Die "Team Wallraff"-Reporterin startet einen weiteren Versuch diesmal im Pflegehaus Kreuzberg in Berlin, eine Einrichtung der Marseille Kliniken AG. Mit fast 60 Einrichtungen und über 4500 Mitarbeitern gehört sie zu den größten börsennotierten Anbietern in Deutschland. 11 Millionen Gewinn machte die AG im letzten Jahr, geriet aber auch immer wieder in die Schlagzeilen und musste in 2013 zwei Heime bei Düsseldorf wegen gravierender Mängel schließen.

 

Der medizinische Dienst der Krankenkassen bewertet dieses Haus mit der Note 1,3. Erneut als Praktikantin getarnt, musste Osterhaus nicht lange suchen: Die Pfleger sind auch hier unter ständigem Zeitdruck, die Zimmer teilweise verwahrlost. Es stehen offenbar zu wenige WCs und Duschen für die Bewohner zur Verfügung. In vielen Räumen findet die Reporterin Wasser- und Schimmelflecke sowie undichte Fenster vor. Wehrlose alte Damen müssen sich den Flur mit randalierenden Alkoholikern teilen. Das Credo des Hauses: Vollbelegung! Osterhaus: "Es gab teilweise keine Waschlappen, so dass wir die Bewohner mit dem Kissenbezug abtrocknen mussten." Sozialwissenschaftler Prof. Stephan Sell weiß längst: "Schlechte Pflege lohnt sich betriebswirtschaftlich."

 

Schließlich dokumentiert die Reporterin, wie der Ausbruch des Norovirus, eine hochansteckende Darmerkrankung, die für alte und kranke Menschen lebensbedrohlich sein kann, verheimlicht werden soll. "Die Zimmer der betroffenen Patienten wurden erst einmal nicht gekennzeichnet und laut Aussage einiger Pfleger hatte der zuständige Arzt empfohlen, entsprechende Zimmer einfach abzusperren. Gemeldet wurde der meldepflichtigen Virus dem Gesundheitsamt jedoch nicht ", so Osterhaus. Erst als die Heimaufsicht zur Kontrolle kommt, werden schnell einige Maßnahmen ergriffen.
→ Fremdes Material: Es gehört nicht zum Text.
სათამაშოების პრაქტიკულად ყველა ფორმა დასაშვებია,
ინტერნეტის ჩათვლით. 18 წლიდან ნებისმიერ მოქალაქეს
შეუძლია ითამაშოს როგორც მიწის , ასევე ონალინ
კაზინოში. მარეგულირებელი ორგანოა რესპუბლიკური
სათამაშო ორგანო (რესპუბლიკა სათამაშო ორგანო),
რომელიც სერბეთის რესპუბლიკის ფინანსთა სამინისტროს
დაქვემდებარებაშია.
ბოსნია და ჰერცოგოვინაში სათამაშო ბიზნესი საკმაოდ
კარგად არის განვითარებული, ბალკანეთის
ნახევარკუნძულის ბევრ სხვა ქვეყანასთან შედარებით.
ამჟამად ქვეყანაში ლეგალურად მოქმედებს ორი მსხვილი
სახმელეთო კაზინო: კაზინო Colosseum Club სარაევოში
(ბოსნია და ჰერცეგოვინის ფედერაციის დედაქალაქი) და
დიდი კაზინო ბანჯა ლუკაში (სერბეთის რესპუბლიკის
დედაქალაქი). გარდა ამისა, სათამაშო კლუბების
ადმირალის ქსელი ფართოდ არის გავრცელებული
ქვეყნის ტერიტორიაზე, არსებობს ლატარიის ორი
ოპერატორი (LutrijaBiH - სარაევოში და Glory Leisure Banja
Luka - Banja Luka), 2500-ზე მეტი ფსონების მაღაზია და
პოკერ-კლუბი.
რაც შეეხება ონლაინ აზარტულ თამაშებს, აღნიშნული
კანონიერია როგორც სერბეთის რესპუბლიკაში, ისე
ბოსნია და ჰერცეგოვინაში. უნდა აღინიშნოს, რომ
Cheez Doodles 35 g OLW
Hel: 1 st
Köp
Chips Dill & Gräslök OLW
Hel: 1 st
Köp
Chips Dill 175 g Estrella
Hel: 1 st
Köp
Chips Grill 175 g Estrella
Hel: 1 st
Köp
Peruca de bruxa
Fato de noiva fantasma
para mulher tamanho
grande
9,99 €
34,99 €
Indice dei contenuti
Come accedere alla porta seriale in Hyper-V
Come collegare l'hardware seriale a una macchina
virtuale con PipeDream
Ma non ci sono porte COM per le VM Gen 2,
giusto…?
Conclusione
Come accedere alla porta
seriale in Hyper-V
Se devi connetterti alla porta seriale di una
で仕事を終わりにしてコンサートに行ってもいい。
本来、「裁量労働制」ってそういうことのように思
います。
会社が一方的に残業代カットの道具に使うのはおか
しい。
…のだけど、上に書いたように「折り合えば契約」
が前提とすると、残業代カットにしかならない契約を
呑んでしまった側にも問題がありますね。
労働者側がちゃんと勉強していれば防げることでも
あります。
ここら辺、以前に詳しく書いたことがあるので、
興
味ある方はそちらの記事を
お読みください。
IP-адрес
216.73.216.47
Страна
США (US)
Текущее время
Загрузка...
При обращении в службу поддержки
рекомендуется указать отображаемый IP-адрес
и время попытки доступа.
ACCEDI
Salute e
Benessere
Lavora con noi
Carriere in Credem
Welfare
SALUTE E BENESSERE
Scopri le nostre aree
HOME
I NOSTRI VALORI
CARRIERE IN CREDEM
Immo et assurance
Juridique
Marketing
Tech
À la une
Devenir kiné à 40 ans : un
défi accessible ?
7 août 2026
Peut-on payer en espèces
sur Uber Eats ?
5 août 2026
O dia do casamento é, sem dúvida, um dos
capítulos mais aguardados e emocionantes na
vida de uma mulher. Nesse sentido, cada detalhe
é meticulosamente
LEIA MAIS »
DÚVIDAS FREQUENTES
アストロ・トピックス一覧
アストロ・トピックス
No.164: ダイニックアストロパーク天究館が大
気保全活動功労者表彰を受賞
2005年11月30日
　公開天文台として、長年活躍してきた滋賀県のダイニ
Wie der eigentlich unangemeldete Besuch jedoch bekannt wurde, bleibt offen.

 

In der anschließenden Stellungnahme weist die Heimaufsicht alle Kritikpunkte zurück und verweist bezüglich der hygienischen Mängel auf das Gesundheitsamt, das dazu informiert sei. Auch die Marseille Kliniken AG weist alle Vorwürfe von sich: "Die Information über einen angeblichen Norovirus-Ausbruch in unserer Einrichtung sind falsch. (...) Auch sind Ihre Informationen über bauliche und gesundheitsgefährdende Mängel im Haus unzutreffend."

 

"In diesem System sind alle Opfer. Pfleger müssen vor Überforderung geschützt werden und Pflegebedürftige vor überfordertem Personal", so das Fazit von Pia Osterhaus. "Der Beruf des Pflegers ist physisch und psychisch sehr anspruchsvoll. Ich habe großen Respekt davor, wie viele Pfleger, trotz schwerer Bedingungen, mit viel Herz, Geduld und Liebe ihren Job ausüben."